* Start *

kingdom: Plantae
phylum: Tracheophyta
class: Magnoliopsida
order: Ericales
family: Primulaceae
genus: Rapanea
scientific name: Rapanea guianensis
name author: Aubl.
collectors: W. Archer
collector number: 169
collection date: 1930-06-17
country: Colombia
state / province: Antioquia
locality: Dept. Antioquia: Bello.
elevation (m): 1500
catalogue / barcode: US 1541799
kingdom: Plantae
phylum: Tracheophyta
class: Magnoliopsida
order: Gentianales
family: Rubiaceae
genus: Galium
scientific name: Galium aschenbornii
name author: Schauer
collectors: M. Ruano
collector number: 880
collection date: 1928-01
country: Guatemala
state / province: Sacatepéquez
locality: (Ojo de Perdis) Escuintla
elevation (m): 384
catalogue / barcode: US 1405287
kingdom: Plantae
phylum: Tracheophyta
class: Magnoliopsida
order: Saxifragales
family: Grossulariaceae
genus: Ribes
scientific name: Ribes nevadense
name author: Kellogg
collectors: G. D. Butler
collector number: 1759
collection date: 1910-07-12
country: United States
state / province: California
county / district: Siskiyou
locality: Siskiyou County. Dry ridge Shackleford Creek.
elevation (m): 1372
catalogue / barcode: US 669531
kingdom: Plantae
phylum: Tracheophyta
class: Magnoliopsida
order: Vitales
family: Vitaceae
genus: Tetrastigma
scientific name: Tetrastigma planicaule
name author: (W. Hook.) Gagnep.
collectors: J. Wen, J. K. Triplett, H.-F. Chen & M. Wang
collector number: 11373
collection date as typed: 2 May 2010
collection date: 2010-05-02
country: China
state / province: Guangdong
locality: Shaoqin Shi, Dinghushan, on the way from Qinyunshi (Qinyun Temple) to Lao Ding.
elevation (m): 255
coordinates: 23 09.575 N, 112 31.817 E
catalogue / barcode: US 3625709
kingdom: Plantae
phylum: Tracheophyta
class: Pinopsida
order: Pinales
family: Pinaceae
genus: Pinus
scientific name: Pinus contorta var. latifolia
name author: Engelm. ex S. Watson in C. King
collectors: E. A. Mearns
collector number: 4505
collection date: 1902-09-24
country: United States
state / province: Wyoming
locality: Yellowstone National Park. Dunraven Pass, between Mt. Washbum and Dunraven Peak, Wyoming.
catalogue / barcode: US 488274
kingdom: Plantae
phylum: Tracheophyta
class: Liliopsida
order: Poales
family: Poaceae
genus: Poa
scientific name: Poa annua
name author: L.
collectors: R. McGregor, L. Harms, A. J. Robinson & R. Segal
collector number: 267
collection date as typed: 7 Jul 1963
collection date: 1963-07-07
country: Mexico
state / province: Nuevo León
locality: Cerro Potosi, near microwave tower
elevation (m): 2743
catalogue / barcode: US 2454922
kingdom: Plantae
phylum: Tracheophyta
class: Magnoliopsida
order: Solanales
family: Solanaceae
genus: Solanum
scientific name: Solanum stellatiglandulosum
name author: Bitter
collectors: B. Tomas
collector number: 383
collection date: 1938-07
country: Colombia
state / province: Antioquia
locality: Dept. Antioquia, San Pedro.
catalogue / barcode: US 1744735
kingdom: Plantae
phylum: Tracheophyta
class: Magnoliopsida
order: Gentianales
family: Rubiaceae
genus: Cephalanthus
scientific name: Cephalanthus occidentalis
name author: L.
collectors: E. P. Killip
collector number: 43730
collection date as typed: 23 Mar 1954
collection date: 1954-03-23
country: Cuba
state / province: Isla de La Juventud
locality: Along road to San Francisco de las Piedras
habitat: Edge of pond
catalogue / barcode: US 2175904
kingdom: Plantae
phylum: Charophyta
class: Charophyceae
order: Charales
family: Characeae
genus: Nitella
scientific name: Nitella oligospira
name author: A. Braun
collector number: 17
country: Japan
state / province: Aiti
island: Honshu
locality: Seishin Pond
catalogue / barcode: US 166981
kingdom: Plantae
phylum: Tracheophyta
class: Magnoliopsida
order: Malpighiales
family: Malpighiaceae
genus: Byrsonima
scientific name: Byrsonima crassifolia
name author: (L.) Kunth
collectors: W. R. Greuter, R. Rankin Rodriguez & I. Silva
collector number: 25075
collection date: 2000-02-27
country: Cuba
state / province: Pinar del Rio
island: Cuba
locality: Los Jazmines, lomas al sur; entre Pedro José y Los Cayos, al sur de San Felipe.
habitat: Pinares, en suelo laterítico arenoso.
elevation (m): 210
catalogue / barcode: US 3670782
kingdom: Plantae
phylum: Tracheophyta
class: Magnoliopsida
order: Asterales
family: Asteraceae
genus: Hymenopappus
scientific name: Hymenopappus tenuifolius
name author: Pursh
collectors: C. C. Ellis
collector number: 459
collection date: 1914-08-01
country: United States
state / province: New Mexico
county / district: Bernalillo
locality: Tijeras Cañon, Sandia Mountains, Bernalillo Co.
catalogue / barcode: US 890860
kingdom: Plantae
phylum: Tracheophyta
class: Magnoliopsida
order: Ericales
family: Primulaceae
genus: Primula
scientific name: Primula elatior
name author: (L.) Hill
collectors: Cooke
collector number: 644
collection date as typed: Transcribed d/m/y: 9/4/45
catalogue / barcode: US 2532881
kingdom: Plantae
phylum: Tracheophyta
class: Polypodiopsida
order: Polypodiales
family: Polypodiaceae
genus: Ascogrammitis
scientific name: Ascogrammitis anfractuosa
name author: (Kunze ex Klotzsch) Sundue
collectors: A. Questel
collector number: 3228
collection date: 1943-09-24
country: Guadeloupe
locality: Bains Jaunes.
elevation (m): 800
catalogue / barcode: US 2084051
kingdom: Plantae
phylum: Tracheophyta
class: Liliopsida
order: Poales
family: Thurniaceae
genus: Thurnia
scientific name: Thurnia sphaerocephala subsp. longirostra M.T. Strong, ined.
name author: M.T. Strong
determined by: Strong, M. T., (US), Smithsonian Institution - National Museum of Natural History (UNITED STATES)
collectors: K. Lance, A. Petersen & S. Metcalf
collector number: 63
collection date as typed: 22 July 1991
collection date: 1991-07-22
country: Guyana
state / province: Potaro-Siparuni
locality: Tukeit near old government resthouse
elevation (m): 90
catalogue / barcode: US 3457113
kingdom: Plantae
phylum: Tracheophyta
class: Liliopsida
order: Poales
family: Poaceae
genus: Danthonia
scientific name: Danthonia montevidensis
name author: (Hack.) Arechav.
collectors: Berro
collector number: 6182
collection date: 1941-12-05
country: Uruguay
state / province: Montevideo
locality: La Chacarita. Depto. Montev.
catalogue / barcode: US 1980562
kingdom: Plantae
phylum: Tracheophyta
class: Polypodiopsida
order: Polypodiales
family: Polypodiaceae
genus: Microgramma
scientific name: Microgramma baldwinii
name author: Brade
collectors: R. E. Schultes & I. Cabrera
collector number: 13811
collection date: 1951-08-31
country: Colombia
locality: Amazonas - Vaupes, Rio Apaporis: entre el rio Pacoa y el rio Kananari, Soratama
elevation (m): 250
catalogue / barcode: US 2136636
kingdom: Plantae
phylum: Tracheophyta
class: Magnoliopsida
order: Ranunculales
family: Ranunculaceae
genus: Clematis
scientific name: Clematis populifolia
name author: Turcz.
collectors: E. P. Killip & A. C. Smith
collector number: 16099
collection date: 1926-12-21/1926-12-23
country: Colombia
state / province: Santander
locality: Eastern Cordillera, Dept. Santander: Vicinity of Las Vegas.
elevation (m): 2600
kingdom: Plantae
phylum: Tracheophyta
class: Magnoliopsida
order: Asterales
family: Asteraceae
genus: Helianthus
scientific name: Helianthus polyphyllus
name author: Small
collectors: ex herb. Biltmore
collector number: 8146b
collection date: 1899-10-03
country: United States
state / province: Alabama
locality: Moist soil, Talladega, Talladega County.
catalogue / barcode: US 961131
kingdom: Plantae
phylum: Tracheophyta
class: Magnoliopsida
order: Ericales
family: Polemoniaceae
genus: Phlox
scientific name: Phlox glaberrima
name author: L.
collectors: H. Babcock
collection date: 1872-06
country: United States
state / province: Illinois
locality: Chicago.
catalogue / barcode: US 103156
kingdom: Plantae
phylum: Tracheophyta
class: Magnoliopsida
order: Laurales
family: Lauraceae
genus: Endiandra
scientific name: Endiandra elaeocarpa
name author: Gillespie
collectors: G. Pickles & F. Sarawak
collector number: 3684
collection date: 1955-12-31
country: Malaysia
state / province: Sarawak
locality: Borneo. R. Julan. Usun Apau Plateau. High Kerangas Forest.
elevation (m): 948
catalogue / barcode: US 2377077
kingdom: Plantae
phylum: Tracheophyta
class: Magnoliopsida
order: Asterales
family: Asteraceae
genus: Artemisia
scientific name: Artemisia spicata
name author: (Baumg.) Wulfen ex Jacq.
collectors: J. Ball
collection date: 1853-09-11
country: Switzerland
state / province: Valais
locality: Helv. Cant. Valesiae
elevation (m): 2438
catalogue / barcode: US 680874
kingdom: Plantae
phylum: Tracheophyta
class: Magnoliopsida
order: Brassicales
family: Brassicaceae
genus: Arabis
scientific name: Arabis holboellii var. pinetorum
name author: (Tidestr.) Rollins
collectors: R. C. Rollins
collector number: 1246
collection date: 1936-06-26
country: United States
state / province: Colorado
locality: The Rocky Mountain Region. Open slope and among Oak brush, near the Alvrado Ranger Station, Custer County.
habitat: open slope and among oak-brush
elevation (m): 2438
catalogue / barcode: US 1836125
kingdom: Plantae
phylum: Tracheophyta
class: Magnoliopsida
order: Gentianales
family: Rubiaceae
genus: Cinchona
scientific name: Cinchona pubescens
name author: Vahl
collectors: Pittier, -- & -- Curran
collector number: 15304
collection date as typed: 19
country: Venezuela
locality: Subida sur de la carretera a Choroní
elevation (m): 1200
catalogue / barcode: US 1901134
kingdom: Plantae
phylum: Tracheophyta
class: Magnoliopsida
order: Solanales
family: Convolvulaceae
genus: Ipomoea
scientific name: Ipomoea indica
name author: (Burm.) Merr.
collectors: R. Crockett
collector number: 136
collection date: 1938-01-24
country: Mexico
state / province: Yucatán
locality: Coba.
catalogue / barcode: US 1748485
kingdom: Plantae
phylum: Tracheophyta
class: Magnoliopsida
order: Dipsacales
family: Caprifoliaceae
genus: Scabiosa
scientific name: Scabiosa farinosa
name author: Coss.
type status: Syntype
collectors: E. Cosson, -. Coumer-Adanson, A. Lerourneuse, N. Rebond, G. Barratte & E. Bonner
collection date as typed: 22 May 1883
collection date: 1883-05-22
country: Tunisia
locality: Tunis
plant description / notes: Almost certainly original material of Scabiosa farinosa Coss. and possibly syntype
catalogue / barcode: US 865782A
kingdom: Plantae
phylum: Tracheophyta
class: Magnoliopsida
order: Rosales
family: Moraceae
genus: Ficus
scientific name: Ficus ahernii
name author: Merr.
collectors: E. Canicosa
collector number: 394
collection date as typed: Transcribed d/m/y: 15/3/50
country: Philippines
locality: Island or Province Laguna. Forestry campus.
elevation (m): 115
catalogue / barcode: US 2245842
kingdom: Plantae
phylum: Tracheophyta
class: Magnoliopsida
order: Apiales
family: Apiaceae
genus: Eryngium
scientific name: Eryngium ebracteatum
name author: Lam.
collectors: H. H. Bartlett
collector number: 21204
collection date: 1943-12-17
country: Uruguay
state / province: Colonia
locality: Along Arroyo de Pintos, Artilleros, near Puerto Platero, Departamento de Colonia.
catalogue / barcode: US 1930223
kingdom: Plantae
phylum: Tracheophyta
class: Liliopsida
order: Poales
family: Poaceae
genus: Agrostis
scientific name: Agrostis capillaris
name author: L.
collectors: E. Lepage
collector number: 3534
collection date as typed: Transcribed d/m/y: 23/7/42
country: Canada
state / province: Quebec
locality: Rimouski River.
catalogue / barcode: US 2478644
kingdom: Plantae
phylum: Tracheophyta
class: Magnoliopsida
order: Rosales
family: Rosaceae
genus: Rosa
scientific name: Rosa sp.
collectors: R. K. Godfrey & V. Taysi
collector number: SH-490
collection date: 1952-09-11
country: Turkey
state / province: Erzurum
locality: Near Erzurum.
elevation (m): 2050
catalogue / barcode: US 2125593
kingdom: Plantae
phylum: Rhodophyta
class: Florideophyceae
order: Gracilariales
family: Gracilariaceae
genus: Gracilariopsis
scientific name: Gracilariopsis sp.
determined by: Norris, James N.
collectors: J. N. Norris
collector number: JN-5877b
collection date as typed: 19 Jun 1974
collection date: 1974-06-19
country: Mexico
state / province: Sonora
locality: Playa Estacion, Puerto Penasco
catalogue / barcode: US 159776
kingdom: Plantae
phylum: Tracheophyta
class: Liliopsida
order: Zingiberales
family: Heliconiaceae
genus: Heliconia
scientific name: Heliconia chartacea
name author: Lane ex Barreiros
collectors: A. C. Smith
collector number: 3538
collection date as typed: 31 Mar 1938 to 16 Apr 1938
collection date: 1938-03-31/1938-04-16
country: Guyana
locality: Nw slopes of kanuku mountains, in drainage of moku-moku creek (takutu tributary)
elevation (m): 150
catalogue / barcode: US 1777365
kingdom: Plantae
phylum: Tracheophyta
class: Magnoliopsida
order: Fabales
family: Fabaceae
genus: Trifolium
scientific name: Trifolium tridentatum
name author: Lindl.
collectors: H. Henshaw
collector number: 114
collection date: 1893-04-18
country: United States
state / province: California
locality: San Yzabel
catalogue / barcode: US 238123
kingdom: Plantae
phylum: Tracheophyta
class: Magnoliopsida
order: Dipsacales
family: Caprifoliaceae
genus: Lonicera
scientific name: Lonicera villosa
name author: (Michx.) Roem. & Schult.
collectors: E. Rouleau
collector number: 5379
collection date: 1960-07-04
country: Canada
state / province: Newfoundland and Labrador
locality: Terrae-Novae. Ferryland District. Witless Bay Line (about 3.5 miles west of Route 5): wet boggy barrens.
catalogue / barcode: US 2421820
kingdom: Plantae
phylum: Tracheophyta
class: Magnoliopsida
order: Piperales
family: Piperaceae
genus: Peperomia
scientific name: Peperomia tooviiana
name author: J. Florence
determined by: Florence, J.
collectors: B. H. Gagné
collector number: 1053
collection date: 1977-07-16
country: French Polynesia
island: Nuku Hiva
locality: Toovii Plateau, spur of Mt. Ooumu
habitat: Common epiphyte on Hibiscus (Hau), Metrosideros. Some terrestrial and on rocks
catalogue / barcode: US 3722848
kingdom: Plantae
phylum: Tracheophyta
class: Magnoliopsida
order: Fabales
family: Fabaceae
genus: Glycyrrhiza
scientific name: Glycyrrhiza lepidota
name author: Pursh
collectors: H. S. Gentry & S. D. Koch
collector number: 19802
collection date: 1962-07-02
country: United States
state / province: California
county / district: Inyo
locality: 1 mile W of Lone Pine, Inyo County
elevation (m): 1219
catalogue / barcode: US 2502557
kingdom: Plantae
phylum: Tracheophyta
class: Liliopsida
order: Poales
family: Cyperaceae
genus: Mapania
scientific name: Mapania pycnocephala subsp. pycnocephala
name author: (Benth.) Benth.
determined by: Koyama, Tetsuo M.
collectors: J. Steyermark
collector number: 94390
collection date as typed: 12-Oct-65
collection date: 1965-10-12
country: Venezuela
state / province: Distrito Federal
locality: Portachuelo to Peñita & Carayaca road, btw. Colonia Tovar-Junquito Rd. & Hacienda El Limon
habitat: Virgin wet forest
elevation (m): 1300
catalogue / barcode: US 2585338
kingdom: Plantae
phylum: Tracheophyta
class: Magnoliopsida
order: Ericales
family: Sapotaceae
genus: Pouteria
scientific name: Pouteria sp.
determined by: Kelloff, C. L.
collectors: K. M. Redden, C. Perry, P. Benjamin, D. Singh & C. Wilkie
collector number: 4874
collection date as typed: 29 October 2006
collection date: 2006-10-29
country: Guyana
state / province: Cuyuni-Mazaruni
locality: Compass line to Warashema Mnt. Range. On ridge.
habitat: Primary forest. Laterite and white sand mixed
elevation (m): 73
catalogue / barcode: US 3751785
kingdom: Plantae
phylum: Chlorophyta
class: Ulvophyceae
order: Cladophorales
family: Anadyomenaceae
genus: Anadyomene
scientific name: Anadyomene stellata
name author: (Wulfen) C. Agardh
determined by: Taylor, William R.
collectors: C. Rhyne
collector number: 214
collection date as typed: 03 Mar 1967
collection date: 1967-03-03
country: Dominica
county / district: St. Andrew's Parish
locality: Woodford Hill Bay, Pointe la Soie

* End *

> What is expected
Give the material as a numbered list, starting at the beginning and going on through the line containing "coordinates: 23 09.575 N, 112 31.817 E", with blank lines left out.

> Exercise result
1. kingdom: Plantae
2. phylum: Tracheophyta
3. class: Magnoliopsida
4. order: Ericales
5. family: Primulaceae
6. genus: Rapanea
7. scientific name: Rapanea guianensis
8. name author: Aubl.
9. collectors: W. Archer
10. collector number: 169
11. collection date: 1930-06-17
12. country: Colombia
13. state / province: Antioquia
14. locality: Dept. Antioquia: Bello.
15. elevation (m): 1500
16. catalogue / barcode: US 1541799
17. kingdom: Plantae
18. phylum: Tracheophyta
19. class: Magnoliopsida
20. order: Gentianales
21. family: Rubiaceae
22. genus: Galium
23. scientific name: Galium aschenbornii
24. name author: Schauer
25. collectors: M. Ruano
26. collector number: 880
27. collection date: 1928-01
28. country: Guatemala
29. state / province: Sacatepéquez
30. locality: (Ojo de Perdis) Escuintla
31. elevation (m): 384
32. catalogue / barcode: US 1405287
33. kingdom: Plantae
34. phylum: Tracheophyta
35. class: Magnoliopsida
36. order: Saxifragales
37. family: Grossulariaceae
38. genus: Ribes
39. scientific name: Ribes nevadense
40. name author: Kellogg
41. collectors: G. D. Butler
42. collector number: 1759
43. collection date: 1910-07-12
44. country: United States
45. state / province: California
46. county / district: Siskiyou
47. locality: Siskiyou County. Dry ridge Shackleford Creek.
48. elevation (m): 1372
49. catalogue / barcode: US 669531
50. kingdom: Plantae
51. phylum: Tracheophyta
52. class: Magnoliopsida
53. order: Vitales
54. family: Vitaceae
55. genus: Tetrastigma
56. scientific name: Tetrastigma planicaule
57. name author: (W. Hook.) Gagnep.
58. collectors: J. Wen, J. K. Triplett, H.-F. Chen & M. Wang
59. collector number: 11373
60. collection date as typed: 2 May 2010
61. collection date: 2010-05-02
62. country: China
63. state / province: Guangdong
64. locality: Shaoqin Shi, Dinghushan, on the way from Qinyunshi (Qinyun Temple) to Lao Ding.
65. elevation (m): 255
66. coordinates: 23 09.575 N, 112 31.817 E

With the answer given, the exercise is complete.